Adit benar-benar tidak bisa berucap banyak saat itu, otaknya benar-benar tidak bisa diajak kerjasama. Bayangan kematian dari Ningrum hingga Pak Dirman terus saja menggelantung didepan matanya.
Sejenak Arif diam, “Pak Dirman sudah mati” ucapnya datar. Mendengar jawaban Arif, Pak Prianto terdiam kebingungan “apa maksudmu? Bukannya semalam kalian masih bersama?” tanya Pak Prianto.
Kembali Arif menceritakan bagaimana tadi siang mereka berdua pergi ke gubuk... Melihat ada seorang laki-laki yang tengah berdiri dan meninggalkan gubuk Siti...
Serta permintaan Siti yang aneh... Karena tersadar ada sesuatu yang aneh buru-buru Arif pergi, berniat mengecek rumah Pak Dirman.
“Hingga, saat Arif mencoba menendang pintu kamar. Jasad Pak Dirman sudah tergantung dikamarnya...” ucap Arif, yang kini Adit juga melihat matanya sedikit memerah. “Goblok, Kamu Rif” bentak Pak Prianto yang langsung menyandarkan punggunggnya ke kursi.
Adit hanya tertunduk, tidak berani menyucapkan apa-apa.
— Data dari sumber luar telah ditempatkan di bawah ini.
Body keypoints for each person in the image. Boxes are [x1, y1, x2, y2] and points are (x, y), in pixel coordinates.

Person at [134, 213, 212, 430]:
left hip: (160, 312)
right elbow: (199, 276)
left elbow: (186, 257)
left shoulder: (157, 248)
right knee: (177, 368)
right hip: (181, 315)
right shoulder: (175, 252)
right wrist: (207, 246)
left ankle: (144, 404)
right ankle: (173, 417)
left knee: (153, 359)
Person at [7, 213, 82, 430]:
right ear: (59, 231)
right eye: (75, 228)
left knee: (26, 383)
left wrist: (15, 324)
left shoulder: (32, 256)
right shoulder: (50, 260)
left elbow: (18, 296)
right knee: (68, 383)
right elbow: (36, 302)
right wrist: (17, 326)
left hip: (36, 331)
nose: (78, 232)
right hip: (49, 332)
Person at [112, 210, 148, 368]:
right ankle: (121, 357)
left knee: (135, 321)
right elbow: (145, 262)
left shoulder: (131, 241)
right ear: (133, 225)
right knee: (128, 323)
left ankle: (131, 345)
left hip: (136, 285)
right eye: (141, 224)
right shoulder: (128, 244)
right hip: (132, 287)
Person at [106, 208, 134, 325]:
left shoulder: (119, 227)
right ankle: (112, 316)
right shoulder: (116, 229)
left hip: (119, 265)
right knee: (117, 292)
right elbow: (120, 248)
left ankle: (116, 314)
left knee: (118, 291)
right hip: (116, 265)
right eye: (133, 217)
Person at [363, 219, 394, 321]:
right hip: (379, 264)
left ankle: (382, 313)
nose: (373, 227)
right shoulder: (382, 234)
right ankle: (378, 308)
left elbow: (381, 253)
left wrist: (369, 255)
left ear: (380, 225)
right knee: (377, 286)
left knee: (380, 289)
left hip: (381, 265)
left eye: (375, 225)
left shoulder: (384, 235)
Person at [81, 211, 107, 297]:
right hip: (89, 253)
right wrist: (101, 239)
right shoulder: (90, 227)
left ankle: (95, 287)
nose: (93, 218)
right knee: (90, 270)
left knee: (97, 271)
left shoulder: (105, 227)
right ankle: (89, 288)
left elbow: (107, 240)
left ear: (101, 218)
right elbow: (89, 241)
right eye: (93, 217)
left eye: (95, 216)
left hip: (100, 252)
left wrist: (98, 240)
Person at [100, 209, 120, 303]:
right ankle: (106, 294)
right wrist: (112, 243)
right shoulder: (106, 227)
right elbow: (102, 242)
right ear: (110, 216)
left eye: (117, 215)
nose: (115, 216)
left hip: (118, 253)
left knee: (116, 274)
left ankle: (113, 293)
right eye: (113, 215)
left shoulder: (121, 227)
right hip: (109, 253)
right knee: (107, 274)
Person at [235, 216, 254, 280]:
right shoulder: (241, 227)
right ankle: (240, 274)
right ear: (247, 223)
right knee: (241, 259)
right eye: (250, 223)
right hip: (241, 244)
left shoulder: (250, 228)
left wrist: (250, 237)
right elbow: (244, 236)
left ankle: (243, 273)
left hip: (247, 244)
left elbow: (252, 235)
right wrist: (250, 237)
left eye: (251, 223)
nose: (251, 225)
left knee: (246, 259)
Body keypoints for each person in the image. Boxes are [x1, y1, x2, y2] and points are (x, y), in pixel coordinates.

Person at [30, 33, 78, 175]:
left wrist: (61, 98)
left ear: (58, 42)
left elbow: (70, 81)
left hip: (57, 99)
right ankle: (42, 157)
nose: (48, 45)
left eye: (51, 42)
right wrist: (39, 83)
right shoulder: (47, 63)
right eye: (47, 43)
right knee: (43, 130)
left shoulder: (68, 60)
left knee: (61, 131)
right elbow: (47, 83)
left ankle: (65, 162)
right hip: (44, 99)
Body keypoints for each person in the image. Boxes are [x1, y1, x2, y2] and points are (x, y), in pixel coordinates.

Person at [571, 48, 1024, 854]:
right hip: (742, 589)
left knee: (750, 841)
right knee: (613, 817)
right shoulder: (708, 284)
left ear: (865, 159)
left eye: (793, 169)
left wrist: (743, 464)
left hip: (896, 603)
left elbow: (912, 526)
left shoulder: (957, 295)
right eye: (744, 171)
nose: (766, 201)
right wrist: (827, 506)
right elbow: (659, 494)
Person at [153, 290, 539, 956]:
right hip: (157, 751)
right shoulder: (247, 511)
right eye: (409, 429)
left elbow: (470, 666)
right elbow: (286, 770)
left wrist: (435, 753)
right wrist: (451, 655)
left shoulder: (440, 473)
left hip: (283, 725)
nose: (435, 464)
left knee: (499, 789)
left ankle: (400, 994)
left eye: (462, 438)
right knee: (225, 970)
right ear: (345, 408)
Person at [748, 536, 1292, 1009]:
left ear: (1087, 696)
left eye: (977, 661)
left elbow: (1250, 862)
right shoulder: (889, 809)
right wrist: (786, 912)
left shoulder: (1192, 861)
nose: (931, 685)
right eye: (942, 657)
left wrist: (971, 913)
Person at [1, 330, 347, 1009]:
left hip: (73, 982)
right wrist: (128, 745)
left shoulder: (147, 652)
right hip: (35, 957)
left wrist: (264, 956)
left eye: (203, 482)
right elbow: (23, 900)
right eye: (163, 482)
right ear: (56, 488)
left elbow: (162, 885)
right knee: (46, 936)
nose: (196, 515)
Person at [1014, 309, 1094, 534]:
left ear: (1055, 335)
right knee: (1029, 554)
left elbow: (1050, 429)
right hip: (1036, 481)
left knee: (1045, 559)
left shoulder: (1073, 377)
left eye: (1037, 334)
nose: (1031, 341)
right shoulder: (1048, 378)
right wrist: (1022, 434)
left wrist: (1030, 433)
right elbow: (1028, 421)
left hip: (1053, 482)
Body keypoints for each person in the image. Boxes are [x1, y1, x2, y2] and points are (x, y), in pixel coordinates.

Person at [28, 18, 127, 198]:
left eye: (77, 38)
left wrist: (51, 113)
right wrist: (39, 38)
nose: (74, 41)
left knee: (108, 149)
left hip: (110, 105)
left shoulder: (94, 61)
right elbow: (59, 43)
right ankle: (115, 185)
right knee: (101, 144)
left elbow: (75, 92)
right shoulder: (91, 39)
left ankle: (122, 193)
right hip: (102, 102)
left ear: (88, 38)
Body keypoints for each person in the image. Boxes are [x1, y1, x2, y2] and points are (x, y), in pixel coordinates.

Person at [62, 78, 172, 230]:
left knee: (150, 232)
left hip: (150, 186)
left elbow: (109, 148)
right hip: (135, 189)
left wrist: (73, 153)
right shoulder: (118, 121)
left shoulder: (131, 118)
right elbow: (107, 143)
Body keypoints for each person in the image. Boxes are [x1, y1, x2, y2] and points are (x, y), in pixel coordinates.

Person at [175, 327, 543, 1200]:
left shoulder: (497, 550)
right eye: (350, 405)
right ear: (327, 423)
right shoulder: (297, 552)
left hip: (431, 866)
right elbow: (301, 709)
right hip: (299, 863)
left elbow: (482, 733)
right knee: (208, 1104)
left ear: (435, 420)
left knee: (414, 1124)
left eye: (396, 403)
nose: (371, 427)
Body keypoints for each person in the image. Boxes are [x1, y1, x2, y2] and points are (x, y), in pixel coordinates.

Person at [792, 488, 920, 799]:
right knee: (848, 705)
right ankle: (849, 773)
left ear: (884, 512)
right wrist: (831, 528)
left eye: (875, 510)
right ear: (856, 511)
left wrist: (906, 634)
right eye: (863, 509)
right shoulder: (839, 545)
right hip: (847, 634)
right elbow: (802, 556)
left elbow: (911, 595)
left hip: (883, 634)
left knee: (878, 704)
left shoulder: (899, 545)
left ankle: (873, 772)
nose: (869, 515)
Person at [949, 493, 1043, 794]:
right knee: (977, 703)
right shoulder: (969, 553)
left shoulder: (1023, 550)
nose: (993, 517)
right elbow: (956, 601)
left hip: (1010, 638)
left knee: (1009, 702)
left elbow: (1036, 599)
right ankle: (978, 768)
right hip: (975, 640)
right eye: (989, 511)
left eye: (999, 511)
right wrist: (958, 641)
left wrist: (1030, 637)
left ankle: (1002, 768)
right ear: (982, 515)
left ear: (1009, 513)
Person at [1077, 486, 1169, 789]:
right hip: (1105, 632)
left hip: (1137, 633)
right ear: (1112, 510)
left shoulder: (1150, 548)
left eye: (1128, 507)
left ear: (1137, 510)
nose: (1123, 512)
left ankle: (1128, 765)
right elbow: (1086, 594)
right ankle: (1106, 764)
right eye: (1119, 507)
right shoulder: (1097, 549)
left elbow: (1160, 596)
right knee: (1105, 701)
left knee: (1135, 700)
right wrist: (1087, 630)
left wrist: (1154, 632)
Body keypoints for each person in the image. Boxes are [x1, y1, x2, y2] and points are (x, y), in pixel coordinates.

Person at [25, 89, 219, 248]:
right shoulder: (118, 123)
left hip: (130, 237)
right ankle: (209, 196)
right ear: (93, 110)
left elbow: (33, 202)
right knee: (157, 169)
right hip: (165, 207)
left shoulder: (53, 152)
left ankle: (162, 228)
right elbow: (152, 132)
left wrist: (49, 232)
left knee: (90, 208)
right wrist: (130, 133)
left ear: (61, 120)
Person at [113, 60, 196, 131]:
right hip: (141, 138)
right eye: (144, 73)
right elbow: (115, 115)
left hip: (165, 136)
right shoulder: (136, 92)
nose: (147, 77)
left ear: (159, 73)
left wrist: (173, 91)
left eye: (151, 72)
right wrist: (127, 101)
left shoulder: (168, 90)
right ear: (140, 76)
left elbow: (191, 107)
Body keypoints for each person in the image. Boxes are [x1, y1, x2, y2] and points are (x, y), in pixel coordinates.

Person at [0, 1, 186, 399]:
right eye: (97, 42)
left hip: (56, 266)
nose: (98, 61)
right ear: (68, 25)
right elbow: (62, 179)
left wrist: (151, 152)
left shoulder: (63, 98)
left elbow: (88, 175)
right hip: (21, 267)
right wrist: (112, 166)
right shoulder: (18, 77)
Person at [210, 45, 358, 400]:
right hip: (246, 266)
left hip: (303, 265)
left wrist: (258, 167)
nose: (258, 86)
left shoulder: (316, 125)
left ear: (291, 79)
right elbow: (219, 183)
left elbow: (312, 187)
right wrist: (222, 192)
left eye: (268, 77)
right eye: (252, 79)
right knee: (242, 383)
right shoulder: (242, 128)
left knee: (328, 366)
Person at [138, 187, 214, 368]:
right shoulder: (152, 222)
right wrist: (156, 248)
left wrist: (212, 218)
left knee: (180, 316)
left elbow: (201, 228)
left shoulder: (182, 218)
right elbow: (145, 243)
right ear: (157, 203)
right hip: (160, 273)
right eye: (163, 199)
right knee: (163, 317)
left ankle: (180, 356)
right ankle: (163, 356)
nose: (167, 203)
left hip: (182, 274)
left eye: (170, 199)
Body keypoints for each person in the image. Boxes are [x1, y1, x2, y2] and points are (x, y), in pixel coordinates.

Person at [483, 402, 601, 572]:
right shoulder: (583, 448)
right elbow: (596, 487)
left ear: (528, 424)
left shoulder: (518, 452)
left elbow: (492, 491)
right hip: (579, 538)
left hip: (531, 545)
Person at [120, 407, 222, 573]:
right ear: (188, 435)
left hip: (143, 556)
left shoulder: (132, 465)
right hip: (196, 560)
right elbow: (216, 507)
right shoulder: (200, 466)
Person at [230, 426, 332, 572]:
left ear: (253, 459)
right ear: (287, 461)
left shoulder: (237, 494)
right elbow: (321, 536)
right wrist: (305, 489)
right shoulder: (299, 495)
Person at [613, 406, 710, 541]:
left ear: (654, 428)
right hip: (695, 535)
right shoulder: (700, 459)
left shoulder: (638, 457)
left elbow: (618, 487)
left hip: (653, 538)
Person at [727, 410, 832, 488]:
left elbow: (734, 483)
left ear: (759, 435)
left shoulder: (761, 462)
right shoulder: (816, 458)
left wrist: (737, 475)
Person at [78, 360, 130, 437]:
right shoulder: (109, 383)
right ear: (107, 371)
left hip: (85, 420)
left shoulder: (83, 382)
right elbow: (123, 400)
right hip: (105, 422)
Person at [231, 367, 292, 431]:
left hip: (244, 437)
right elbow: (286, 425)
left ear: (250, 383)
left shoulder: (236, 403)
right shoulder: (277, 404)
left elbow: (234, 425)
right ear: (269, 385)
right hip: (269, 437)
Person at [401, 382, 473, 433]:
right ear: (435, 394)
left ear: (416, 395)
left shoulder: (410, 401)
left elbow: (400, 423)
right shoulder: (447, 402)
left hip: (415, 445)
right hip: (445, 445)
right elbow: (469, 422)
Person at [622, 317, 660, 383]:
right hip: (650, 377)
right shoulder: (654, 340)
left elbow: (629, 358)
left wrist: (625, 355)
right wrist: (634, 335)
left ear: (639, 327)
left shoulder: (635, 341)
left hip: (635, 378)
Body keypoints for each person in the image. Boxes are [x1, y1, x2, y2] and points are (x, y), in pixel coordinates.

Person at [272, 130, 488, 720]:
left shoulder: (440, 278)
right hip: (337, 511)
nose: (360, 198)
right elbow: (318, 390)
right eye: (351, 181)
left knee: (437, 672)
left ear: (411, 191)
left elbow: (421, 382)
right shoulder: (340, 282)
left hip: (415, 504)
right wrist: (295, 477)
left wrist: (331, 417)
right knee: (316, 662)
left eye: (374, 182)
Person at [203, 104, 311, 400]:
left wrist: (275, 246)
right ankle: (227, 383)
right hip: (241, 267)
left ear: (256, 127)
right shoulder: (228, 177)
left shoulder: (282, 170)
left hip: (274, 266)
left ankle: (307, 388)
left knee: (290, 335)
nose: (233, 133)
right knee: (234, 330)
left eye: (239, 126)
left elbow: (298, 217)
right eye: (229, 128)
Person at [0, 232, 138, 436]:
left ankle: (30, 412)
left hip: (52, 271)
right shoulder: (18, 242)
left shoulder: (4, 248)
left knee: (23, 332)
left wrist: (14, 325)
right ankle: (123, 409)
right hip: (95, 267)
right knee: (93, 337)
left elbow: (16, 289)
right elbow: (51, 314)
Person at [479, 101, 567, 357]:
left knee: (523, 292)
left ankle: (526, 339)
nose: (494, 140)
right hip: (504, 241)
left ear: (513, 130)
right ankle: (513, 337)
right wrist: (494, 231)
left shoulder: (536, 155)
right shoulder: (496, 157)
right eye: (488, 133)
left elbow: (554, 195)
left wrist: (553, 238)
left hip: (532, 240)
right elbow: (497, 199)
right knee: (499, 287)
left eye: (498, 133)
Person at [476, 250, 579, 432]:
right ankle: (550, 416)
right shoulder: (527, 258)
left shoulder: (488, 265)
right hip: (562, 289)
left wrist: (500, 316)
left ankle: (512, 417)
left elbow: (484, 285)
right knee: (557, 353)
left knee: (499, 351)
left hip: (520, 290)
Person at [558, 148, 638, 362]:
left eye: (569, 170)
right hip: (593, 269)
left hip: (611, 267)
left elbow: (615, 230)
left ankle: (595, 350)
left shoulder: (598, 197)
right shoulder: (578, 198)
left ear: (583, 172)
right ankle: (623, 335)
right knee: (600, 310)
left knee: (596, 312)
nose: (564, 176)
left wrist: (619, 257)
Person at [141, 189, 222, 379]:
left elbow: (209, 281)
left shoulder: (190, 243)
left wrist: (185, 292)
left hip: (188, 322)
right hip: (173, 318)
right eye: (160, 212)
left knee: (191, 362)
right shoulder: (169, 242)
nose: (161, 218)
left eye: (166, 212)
Sesekali dia mencoba melirik kearah Arif yang kini juga sudah menyandarkan punggunggnya. Meski matanya memerah tapi expresinya benar-benar datar.
“Selain kalian siapa saja yang sudah mengetahui kalau Pak Dirman sudah meninggal?” ucap Pak Prianto setelah sekian lama diam. “Tidak ada, hanya kami berdua.
Dia selalu bilang kalau dia dan keluarganya dijauhi oleh warga Desa. Ada kemungkinan kalau belum ada yang mengetahui” ucap Arif, yang kini mulai membakar sebatang rokok.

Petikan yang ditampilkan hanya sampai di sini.